Trotter’s recent experience includes serving as U.S. Program Director for the Yellowstone to Yukon Conservation Initiative (Y2Y), where she led collaborative efforts to reconnect wildlife habitat through large landscape conservation. These projects included building wildlife-friendly roads and fences, increasing access to human-wildlife conflict reduction tools and programs, safeguarding key private lands, and ensuring the long-term protection of public lands.

Previously, she was Executive Director of the Community Foundation of Teton Valley, providing financial and strategic support to more than 50 local nonprofit organizations.

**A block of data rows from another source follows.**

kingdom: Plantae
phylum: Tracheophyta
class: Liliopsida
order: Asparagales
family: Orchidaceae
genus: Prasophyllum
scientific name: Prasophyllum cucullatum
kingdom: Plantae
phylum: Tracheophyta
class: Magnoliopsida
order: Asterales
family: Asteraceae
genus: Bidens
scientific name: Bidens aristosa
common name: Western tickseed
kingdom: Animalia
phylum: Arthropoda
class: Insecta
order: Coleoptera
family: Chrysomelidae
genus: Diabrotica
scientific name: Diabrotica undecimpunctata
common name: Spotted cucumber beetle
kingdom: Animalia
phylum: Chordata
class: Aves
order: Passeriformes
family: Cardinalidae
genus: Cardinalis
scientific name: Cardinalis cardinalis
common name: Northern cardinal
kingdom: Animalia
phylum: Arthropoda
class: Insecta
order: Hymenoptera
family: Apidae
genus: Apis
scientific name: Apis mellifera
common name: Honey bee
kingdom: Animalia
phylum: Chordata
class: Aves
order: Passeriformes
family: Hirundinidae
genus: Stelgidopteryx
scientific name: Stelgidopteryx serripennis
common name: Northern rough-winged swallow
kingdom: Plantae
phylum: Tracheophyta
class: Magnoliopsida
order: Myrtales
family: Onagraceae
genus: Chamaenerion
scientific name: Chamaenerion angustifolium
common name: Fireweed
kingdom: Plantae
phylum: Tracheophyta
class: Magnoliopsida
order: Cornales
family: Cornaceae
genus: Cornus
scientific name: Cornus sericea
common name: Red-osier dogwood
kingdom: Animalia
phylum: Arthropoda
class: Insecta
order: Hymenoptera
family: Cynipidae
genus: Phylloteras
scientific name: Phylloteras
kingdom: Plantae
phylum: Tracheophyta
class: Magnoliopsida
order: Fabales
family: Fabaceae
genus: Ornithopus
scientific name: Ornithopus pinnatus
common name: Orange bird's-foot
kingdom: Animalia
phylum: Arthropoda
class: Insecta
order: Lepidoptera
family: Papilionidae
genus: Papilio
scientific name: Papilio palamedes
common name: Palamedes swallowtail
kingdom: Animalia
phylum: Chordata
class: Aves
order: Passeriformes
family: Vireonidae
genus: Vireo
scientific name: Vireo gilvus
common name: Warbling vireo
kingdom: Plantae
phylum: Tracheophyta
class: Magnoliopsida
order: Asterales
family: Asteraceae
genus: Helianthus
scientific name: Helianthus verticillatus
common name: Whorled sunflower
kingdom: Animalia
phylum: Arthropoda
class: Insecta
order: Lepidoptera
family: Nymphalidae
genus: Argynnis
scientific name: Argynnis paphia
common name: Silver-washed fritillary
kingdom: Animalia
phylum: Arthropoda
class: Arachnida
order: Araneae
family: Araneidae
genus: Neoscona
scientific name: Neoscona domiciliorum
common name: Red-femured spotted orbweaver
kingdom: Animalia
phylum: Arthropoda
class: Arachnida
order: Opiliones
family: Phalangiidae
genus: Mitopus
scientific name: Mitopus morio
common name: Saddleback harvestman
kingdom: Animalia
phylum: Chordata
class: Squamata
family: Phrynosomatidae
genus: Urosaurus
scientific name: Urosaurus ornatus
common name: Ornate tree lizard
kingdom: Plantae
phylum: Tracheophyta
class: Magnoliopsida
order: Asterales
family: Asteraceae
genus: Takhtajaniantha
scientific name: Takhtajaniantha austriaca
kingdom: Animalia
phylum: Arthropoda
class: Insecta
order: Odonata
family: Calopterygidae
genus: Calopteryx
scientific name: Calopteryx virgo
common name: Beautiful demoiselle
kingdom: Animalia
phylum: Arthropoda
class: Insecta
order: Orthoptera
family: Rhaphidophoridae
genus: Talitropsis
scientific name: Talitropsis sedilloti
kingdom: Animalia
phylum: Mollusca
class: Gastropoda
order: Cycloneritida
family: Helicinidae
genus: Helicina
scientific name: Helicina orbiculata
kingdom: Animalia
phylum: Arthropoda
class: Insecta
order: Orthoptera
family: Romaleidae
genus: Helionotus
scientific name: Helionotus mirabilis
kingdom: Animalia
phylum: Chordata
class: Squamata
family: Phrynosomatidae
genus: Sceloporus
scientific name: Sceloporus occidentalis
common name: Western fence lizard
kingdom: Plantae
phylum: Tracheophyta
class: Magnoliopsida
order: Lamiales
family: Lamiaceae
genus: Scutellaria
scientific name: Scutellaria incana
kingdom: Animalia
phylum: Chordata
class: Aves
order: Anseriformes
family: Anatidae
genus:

She has also served as the Director of Trout Unlimited’s Idaho Water Project, working with landowners, water users, and state and federal agencies to promote protection and restoration of Idaho’s native and wild fisheries. During her tenure, she was appointed by Governor Otter to represent fish and wildlife interests on a committee tasked to resolve water shortages associated with the Eastern Snake Plain Aquifer in southern Idaho.

“The work of the Teton Regional Land Trust is essential in order to preserve the natural landscapes and agricultural character of our communities in eastern Idaho,” Trotter said. “The mission has always been dear to me, and I’m excited to continue to strategically protect this unique ecosystem and lead the Land
Trust forward.”

Trotter has presented regionally and internationally on wildlife and large landscape conservation, endangered species protection and recovery, and conservation partnerships. In 2019, she co-authored a chapter on the environmental politics and policy of Western public lands. Through her work to restore bull trout in central Idaho, she received the Forest Service’s most prestigious acknowledgement for partnership, the “Rise to the Future” award. For the last nine years, she served as a volunteer board member with the Idaho Conservation League. And in August, she and her family completed a year-long journey around the US and western Canada.

Trotter received her Master of Environmental Management in resource ecology from Duke University’s Nicholas School of the Environment and her Bachelor of Science degree from the University of Puget Sound.

She assumed her responsibilities as Executive Director of Teton Regional Land Trust on September 22, 2022.

Since 1990, Teton Regional Land Trust has worked with hundreds of conservation organizations and landowners to protect nearly 40,000 acres of critical wildlife habitat and working lands in eastern Idaho, including migration corridors for large mammals, native Yellowstone cutthroat trout spawning areas and tributaries, wetlands and critical bird habitat, and agricultural lands.